REQUIRED WORK: From the entries that follow, list every line in which the string "lines" appears.
EXERCISE INPUT START
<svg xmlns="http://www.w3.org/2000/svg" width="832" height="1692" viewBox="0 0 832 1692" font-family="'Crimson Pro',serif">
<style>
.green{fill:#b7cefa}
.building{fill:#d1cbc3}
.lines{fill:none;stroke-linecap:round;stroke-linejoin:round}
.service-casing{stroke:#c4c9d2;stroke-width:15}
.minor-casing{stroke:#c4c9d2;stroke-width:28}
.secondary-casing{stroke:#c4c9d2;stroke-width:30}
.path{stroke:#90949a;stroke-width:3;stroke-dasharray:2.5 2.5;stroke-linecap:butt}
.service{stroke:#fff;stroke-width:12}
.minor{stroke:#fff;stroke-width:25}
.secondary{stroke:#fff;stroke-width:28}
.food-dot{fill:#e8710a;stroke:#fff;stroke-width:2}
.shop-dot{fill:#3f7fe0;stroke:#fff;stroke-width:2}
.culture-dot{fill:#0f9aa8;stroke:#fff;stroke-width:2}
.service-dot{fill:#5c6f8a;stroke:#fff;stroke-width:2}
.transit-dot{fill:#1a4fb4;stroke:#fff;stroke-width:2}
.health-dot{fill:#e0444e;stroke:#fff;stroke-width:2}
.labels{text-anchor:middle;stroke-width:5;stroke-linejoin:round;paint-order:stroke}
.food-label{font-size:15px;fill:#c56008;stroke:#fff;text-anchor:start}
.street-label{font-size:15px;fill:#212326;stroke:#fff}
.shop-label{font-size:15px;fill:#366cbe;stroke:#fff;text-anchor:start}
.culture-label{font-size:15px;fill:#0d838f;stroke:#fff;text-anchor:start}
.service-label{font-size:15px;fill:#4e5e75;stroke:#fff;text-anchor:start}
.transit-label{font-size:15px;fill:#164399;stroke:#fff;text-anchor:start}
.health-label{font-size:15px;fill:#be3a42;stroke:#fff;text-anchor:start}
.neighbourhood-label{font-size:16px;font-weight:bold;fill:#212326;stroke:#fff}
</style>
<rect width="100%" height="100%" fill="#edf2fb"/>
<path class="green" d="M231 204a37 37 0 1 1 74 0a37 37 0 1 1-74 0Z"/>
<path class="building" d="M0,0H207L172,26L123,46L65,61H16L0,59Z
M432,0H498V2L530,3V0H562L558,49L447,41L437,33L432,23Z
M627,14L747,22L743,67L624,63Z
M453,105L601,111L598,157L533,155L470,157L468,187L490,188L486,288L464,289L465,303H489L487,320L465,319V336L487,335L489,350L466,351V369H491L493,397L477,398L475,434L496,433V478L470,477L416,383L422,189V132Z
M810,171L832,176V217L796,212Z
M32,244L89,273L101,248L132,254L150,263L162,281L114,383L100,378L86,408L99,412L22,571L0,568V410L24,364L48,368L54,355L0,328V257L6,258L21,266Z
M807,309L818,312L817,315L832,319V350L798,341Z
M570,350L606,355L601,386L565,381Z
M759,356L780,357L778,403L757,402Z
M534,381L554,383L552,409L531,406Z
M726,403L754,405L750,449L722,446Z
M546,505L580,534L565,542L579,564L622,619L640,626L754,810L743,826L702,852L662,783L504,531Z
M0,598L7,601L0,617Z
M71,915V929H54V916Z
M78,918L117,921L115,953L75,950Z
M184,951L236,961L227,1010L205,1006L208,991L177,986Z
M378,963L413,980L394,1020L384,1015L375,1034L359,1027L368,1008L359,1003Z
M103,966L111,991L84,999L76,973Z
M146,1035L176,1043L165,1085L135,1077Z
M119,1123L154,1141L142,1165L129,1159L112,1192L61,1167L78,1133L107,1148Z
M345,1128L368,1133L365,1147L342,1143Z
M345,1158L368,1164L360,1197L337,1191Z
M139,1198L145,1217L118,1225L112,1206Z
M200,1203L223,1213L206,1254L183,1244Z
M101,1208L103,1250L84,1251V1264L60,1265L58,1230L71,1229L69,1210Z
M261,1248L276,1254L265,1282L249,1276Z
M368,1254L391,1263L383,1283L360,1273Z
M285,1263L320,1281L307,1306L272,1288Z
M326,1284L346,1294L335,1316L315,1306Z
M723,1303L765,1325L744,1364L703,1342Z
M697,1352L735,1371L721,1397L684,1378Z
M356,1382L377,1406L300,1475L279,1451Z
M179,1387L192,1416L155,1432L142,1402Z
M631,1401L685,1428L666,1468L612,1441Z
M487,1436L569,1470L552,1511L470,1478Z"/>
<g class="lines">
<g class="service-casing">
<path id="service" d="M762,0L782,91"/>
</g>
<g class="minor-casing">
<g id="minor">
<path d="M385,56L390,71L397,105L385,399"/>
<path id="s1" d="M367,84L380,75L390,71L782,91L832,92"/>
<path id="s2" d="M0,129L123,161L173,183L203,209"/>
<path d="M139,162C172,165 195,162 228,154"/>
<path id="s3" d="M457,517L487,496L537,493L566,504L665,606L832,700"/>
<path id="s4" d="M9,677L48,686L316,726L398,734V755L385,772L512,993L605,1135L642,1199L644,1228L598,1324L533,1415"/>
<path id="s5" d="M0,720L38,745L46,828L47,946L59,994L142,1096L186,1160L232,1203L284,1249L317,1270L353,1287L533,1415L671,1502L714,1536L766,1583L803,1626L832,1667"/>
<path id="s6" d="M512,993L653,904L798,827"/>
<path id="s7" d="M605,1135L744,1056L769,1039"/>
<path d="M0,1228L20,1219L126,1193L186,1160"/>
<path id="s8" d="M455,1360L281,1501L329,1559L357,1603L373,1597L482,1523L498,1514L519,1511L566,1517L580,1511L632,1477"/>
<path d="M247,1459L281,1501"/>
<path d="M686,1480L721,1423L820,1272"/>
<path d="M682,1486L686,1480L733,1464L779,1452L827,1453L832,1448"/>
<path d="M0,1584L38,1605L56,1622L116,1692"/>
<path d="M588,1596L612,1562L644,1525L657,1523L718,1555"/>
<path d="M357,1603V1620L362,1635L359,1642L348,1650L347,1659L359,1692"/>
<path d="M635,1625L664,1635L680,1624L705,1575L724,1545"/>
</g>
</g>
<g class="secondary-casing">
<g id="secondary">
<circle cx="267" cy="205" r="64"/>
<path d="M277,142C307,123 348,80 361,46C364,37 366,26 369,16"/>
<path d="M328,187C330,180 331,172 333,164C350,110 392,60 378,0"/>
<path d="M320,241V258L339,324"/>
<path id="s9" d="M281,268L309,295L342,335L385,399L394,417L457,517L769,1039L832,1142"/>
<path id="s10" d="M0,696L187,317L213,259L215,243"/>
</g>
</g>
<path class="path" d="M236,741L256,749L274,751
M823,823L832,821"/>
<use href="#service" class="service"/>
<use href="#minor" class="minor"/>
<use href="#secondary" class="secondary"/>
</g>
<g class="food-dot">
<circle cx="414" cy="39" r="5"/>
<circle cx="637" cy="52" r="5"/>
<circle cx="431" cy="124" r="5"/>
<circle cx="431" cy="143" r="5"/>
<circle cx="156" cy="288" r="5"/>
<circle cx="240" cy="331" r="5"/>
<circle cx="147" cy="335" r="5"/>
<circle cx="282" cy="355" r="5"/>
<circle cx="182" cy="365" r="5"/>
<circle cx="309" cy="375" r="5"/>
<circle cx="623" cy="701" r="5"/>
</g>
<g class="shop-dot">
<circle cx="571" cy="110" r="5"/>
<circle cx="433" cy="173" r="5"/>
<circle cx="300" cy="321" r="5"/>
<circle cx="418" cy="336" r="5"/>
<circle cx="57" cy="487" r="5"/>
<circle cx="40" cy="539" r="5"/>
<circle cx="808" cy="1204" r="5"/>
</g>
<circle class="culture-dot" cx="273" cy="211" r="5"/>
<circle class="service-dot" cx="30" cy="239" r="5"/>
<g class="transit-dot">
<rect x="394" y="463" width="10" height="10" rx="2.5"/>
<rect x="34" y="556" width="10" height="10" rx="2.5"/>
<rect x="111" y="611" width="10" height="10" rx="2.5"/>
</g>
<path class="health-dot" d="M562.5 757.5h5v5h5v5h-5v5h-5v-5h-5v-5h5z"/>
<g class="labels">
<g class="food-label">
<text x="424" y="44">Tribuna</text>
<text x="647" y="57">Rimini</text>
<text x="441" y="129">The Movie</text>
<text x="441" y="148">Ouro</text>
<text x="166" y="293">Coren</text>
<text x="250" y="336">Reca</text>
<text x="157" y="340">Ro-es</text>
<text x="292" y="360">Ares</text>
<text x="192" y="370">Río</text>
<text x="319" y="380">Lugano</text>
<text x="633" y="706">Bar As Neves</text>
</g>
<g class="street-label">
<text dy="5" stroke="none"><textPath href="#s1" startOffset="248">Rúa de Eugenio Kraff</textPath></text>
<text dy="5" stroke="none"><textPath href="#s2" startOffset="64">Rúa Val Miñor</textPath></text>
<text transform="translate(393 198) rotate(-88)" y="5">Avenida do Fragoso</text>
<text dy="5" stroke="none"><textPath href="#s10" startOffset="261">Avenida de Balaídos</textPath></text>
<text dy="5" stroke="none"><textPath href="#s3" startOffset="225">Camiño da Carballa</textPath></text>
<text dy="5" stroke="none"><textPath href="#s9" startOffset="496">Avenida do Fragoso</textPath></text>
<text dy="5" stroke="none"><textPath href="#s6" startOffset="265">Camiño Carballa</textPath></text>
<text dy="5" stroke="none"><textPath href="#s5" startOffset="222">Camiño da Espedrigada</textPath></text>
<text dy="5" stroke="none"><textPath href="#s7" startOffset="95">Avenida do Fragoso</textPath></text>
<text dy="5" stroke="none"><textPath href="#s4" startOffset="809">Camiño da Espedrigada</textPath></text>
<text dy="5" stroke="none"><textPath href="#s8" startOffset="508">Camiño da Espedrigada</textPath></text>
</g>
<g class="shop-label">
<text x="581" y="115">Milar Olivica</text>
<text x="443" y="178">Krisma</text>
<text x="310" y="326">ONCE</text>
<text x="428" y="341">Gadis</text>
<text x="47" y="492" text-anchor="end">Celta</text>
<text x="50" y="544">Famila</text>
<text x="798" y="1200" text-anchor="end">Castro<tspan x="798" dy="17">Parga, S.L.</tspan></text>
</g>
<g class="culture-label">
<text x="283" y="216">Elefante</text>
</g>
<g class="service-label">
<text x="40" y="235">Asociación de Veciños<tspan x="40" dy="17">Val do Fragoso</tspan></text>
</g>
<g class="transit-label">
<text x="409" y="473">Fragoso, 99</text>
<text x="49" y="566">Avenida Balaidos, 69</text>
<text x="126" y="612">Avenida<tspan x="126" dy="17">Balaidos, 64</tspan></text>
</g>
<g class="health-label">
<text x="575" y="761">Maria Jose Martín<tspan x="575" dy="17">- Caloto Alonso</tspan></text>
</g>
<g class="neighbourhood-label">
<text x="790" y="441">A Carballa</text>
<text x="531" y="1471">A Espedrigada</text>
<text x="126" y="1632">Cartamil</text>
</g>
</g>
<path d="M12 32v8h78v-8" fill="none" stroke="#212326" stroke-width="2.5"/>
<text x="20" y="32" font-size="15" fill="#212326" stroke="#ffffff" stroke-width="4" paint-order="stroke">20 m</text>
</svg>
EXERCISE INPUT END
EXERCISE INPUT START
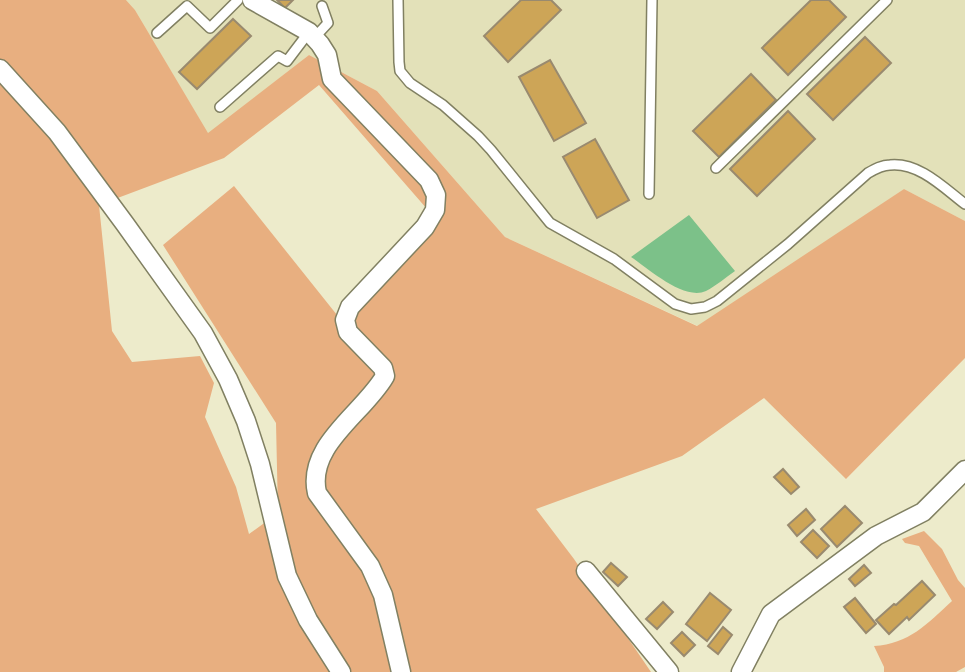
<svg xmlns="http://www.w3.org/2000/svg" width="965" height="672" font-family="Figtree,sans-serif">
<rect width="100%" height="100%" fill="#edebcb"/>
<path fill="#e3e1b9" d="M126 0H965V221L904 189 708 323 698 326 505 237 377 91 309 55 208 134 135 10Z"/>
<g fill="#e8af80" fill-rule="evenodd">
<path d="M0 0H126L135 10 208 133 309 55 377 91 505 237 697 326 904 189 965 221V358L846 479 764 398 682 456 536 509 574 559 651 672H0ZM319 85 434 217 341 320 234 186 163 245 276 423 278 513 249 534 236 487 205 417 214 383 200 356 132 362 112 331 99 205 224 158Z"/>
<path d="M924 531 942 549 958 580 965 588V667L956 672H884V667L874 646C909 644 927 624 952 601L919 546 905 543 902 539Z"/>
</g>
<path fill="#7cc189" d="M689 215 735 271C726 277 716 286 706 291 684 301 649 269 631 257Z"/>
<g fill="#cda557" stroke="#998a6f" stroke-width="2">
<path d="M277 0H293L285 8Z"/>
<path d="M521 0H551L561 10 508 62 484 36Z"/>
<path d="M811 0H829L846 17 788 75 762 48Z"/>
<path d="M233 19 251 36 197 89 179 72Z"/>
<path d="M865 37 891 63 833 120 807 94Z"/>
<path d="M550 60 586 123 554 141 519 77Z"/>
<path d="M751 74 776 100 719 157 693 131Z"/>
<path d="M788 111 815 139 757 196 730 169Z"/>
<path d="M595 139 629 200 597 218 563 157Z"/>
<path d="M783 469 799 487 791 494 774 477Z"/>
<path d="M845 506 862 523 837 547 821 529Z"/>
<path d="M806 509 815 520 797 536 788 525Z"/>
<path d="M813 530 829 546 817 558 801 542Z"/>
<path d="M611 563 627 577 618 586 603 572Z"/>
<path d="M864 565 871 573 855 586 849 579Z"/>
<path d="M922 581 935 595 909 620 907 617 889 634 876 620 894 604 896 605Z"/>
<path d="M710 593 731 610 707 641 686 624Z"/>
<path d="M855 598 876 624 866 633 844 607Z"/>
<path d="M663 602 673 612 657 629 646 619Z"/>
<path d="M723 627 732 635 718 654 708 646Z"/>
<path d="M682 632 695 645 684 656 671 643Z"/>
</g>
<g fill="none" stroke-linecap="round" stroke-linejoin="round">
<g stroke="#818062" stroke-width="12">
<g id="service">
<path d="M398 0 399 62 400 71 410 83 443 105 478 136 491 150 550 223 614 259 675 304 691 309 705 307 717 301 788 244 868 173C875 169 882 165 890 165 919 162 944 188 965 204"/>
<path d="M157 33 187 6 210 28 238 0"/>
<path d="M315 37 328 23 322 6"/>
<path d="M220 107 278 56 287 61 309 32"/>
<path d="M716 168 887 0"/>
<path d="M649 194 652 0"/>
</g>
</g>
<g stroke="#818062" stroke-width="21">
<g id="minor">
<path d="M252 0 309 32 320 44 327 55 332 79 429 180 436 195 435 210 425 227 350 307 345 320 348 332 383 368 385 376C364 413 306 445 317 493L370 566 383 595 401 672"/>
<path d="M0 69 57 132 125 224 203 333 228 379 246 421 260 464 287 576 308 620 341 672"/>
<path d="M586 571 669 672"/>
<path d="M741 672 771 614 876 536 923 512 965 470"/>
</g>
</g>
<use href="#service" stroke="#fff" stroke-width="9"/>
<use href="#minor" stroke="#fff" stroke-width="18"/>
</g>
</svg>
EXERCISE INPUT END
RESULT:
.lines{fill:none;stroke-linecap:round;stroke-linejoin:round}
<g class="lines">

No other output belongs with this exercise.